Mousing over a particular country will bring up a hovering menu breaking down that country’s renewable energy production portfolio. This menu includes gross electricity production for a given set of filters as well as a breakdown of how much each chosen energy source contributed to the gross under these parameters.
The second dropdown option, ‘Consumption’, generates a similar choropleth map of global electricity consumption over a given date range. Comparing the two maps gives a visual representation of how renewable energy sources have grown relative to the growth in demand. In both cases, the gross energy measurements have been scaled by log10 to account for a wide disparity between small and large countries in both energy consumption and production.
The second tab of the web tool allows us to directly compare two country’s year-to-year renewable energy production as a proportion of their total consumption.
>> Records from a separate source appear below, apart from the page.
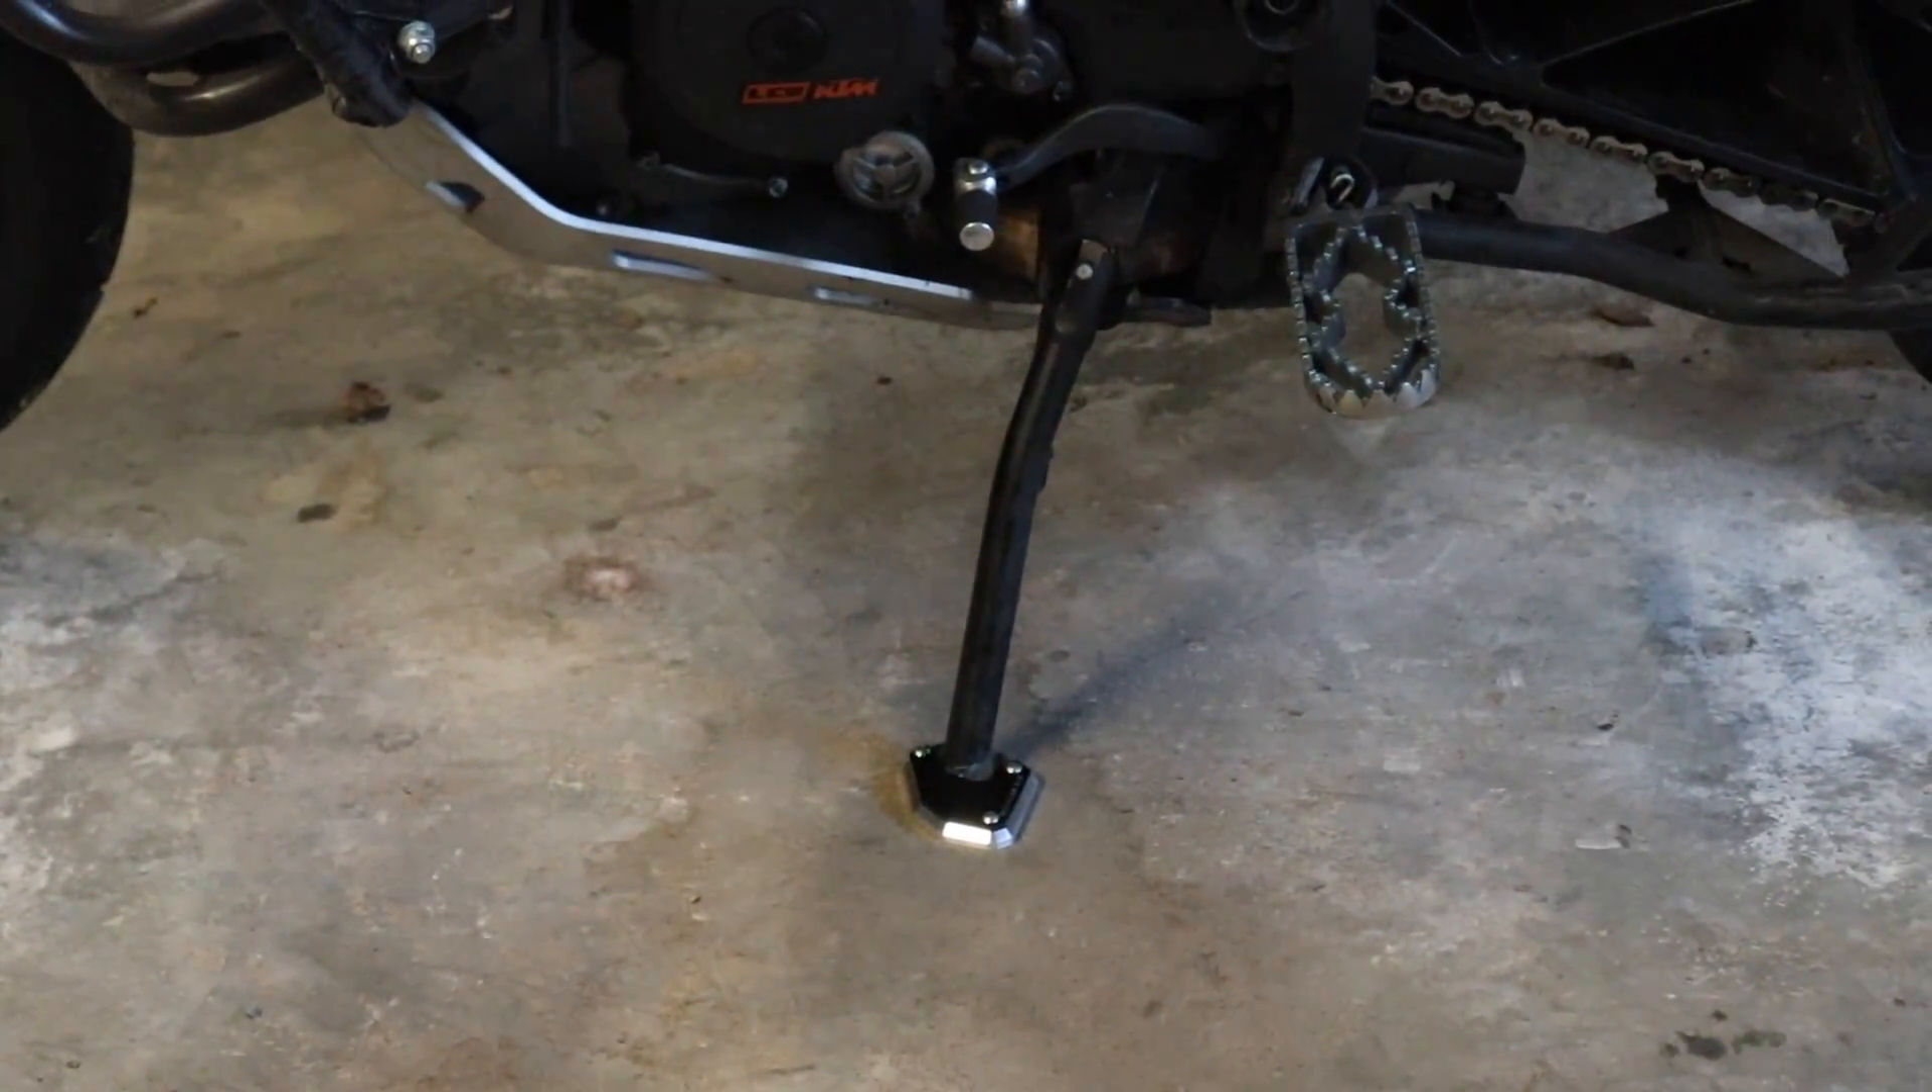There is what the side stand enlarger looks like installed.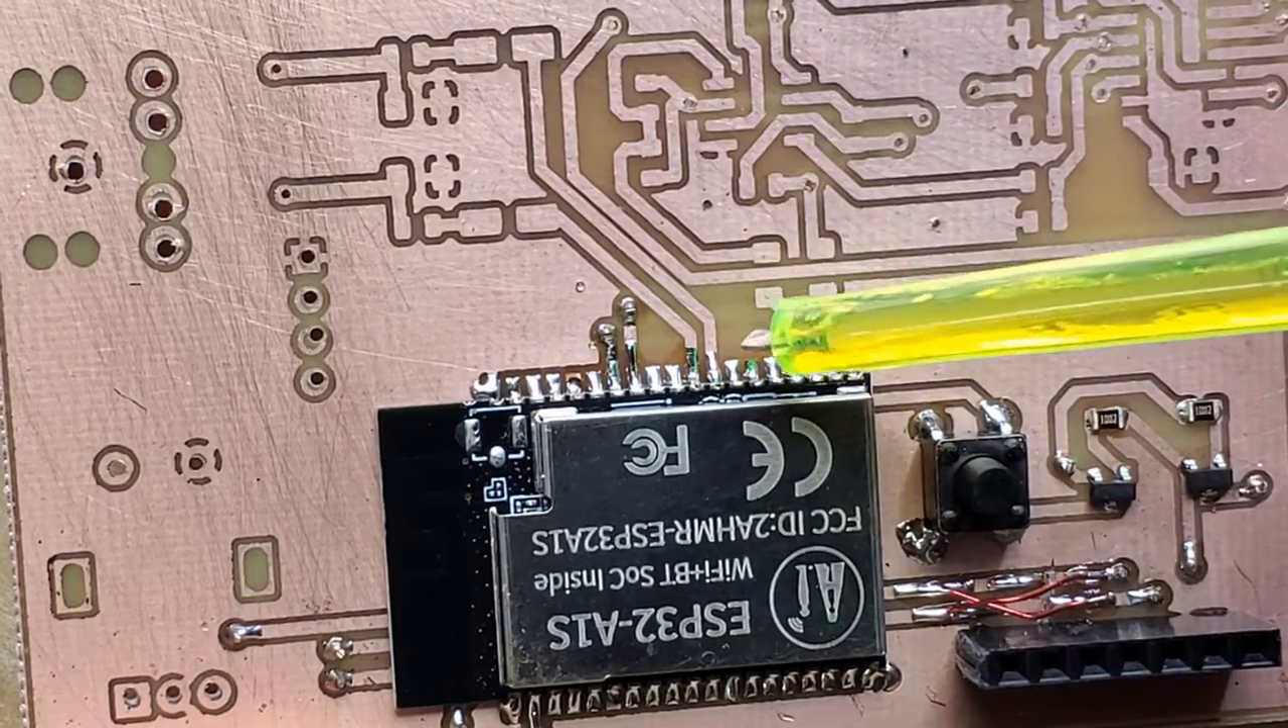Okay, so there, as you can see, the ESP32 is soldered down.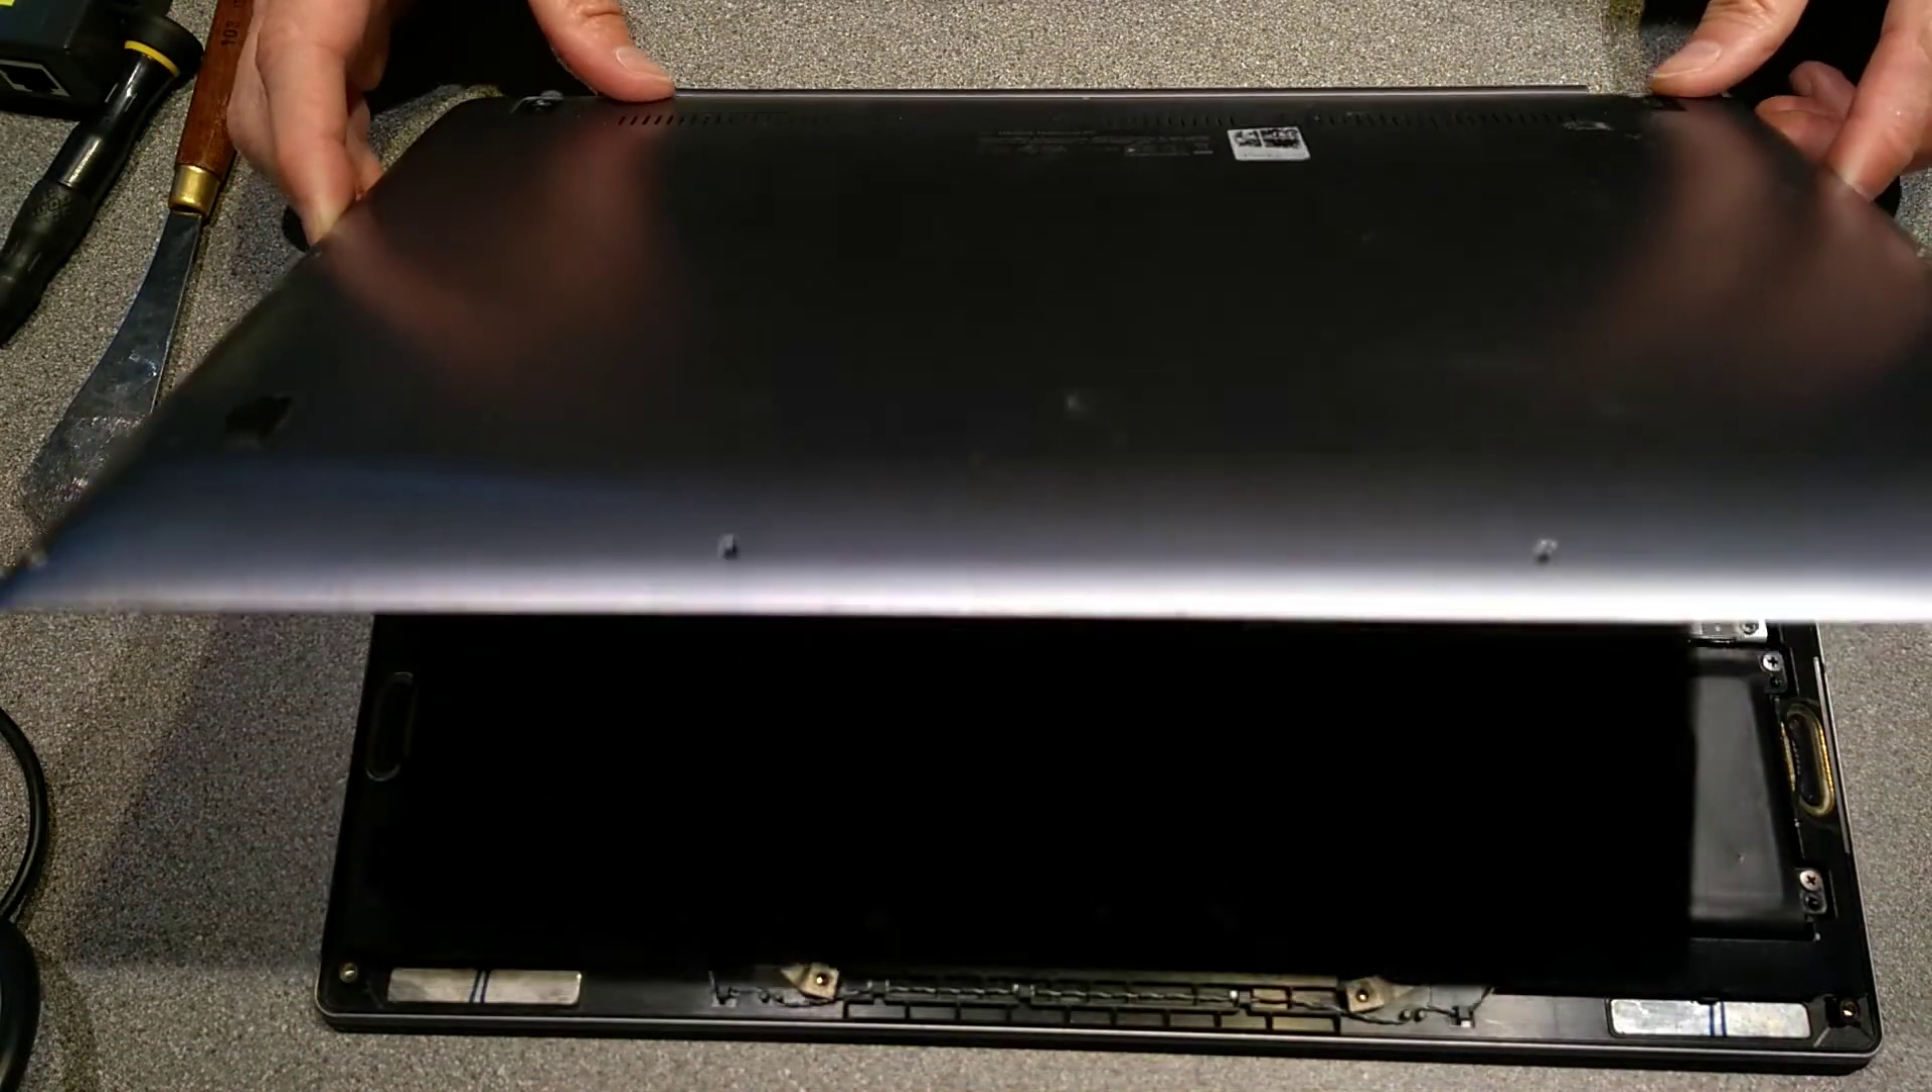Now we're done, just need to put the case back on and screw all the screws back in.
As with the ‘Production’ map, users have the ability to filter this output according to a certain year range and set of renewable technologies. This dynamic graph is supplemented by summary boxes stating the average proportion of renewables for the two chosen countries, as a well as a ranking for the top and bottom five countries under the given filter. This tab allows the user to look at individual countries more granularly and further investigate any trends perceived in the visualized data.
In its current state, this project is best suited for high-level exploration of our international renewable energy portfolio. This could be expanded to include a wider range of energy sources for the user to choose from, along with an option to un-scale the data as a means of trading visual aesthetic for greater interpretability. In order to better visualize an expanded data set, and do so with a higher level of rigor, the tool could be modified to incorporate a clustering algorithm for identifying countries with similar energy portfolios.